George Ritchie, formerly of Glenrothes, conducted a campaign of abuse against three young girls and tried to rape one child when she was aged seven.
Ritchie, 56, showed victims an envelope and told them it contained a letter he had written to their father and warned that if they did not do as he asked he would pass it on.
Lord Boyd of Duncansby told the child molester at the High Court in Edinburgh: “You threatened your victims that you would tell their father that they had misbehaved.
“Between 1977 and 1982 you sexually abused three young females. The youngest was six when you started and the eldest 12 when the abuse came to an end.”

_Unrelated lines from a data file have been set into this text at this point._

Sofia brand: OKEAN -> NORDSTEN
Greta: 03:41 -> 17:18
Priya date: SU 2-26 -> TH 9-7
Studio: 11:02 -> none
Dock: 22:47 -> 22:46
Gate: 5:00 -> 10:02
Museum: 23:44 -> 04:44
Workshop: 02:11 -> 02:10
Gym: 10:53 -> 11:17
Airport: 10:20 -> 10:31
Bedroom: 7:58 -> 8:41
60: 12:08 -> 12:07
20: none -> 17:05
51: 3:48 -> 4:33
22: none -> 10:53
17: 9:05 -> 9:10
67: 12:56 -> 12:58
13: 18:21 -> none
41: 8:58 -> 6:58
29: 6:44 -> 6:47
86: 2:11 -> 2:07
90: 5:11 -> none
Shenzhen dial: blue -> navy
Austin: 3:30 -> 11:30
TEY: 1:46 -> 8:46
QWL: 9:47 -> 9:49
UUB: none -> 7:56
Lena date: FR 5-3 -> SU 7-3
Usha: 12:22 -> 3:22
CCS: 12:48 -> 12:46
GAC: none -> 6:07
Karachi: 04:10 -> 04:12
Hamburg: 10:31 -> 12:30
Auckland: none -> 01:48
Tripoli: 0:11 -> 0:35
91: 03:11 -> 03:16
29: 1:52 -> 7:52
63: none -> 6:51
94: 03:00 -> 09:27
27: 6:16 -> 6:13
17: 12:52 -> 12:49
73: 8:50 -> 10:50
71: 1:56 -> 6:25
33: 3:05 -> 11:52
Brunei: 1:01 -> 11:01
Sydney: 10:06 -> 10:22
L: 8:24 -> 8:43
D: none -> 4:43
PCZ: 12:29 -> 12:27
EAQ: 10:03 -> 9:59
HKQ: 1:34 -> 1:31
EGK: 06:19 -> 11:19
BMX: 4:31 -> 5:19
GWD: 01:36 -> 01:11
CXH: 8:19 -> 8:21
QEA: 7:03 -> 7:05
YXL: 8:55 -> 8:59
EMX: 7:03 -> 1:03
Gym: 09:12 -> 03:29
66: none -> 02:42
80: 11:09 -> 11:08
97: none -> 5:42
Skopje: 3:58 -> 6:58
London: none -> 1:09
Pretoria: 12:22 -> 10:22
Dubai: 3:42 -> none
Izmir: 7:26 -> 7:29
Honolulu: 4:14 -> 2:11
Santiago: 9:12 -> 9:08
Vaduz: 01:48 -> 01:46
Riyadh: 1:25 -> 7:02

The judge said it was clear that the offences involved “significant planning” by Ritchie.
Lord Boyd told Ritchie that he would have jailed him for 11 years for the sex crimes if he had been convicted following a trial.
The judge said that the offences he was dealing with were more than 30 years old, but said they remained serious.
Ritchie, of no fixed abode, earlier admitted three indecency offences against the girls and attempting to rape one of them.
All the child victims were threatened that he would tell on them if they did not comply with his instructions.
Ritchie committed the sex crimes in Glenrothes, Burntisland and Dunfermline.
He was jailed in 1999 for nine months after he was convicted of indecent assault on a 15-year-old boy at Dunfermline Sheriff Court.
The court heard that his earlier offending came under investigation after one of his victims went to Dunfermline police station in March this year and reported that she had been the victim of historical sexual abuse at his hands.
Ritchie molested one girl and carried out sex acts on her and told her: “If you smile I know you like it.”
Another terrified child was left crying uncontrollably after she was abused and recalled being so frightened that she started to wet the bed and told herself that as long as she cried Ritchie would leave her alone.
Ritchie told one victim that if she revealed the abuse he would tell her father that she had been smoking.
Defence solicitor advocate Gordon Martin said that since Ritchie’s release from the earlier jail term he had not re-offended.
He added that Ritchie was “not a fool” and appreciated he would be jailed again for the sex offences against the girls.
Ritchie was also placed on the sex offenders register.